The standard interpretation of the recent vote is that the entrance of Alternative for Germany, or AfD, into the Bavarian Landtag (legislature) is another example of Germany’s inability to deal with its nationalistic element. In fact, a closer look shows that the real issue is not how to deal with nationalism but how to define it. All sides in the election were propounding their own views about what German nationalism, and its peculiar Bavarian interpretation, is about.[...]
Their sense of nation included acceptance of change and growth, but only against the backdrop of an ethnic German supermajority and a Christian-influenced public morality. Feeling betrayed by the CSU, nearly one in eight Bavarians supported the radically anti-Islamic AfD in last year’s federal vote, with proportions rising in the CSU’s rural, Catholic heartland. [...]
The CSU therefore staved off catastrophic defeat, but only at a great cost.

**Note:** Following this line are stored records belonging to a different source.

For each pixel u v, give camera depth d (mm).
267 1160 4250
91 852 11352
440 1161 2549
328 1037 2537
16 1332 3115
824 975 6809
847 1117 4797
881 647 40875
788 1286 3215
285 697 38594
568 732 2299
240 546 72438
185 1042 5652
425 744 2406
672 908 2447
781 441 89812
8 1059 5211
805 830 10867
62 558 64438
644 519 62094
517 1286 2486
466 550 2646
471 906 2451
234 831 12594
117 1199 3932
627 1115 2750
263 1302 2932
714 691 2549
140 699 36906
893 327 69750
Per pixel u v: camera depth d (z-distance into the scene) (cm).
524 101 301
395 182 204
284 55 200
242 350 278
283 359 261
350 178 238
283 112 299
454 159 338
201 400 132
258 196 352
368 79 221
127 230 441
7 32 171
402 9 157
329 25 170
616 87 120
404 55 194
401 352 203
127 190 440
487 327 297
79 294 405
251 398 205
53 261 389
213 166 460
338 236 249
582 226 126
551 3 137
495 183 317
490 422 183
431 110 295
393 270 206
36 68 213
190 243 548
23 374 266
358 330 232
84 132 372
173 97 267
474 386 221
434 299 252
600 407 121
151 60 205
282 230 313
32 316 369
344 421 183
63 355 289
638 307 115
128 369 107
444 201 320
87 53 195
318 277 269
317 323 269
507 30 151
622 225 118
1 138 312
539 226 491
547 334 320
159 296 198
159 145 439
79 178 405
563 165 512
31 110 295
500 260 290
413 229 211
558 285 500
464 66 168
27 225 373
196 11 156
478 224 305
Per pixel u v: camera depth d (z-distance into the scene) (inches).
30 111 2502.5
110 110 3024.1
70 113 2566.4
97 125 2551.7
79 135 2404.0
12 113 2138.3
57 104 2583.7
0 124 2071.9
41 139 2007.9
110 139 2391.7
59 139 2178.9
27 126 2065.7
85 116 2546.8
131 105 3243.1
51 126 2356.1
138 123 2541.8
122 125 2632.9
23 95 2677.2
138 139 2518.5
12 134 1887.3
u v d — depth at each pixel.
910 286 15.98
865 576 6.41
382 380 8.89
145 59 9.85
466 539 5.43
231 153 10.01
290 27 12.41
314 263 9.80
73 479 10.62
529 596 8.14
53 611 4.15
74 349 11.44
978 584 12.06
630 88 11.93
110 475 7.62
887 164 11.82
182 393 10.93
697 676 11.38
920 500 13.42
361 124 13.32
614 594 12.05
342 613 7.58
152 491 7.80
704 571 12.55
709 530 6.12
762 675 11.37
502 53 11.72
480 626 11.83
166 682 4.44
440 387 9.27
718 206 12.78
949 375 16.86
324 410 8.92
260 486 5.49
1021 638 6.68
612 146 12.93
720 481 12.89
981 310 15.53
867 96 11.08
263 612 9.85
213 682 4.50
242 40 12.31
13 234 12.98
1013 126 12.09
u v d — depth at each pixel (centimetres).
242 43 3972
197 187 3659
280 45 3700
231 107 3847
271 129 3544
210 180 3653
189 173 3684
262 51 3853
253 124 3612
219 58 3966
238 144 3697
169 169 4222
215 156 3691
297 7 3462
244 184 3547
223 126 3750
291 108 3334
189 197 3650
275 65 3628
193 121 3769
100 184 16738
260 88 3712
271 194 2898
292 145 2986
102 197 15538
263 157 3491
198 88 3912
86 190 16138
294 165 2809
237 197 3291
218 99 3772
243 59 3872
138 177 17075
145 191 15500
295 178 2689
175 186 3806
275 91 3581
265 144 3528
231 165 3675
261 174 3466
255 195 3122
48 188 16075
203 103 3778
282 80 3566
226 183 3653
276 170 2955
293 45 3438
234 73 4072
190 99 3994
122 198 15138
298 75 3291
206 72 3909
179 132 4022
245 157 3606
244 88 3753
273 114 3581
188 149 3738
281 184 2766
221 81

The AfD share of the vote dropped compared with the 2017 Bundestag election in rural regions and small towns, and some of those voters returned to the CSU. The FW, however, also gained some of these voters as they were a safe protest party for those who wanted to send the CSU a message.
In the cities, the CSU defined itself in a way that proved unacceptable to economically conservative but culturally liberal voters who want a Germany that is open to migrants and the world. The SPD’s collapse also showed that the old ways no longer hold; the two parties combined for less than a majority of the vote. The centre held, but just barely.[...]
Meanwhile, the AfD is now the largest party in the former communist East. Combined with the party descended from the former Communists, Die Linke, nearly half of East Germany’s voters support a party of either the far Left or far Right. Thirty years after the fall of the Berlin Wall, it seems that East Germany’s politics have more in common with those of their former Warsaw Pact allies, where Right or Left-wing populism is also rising, than of the western part of the nation they now call home.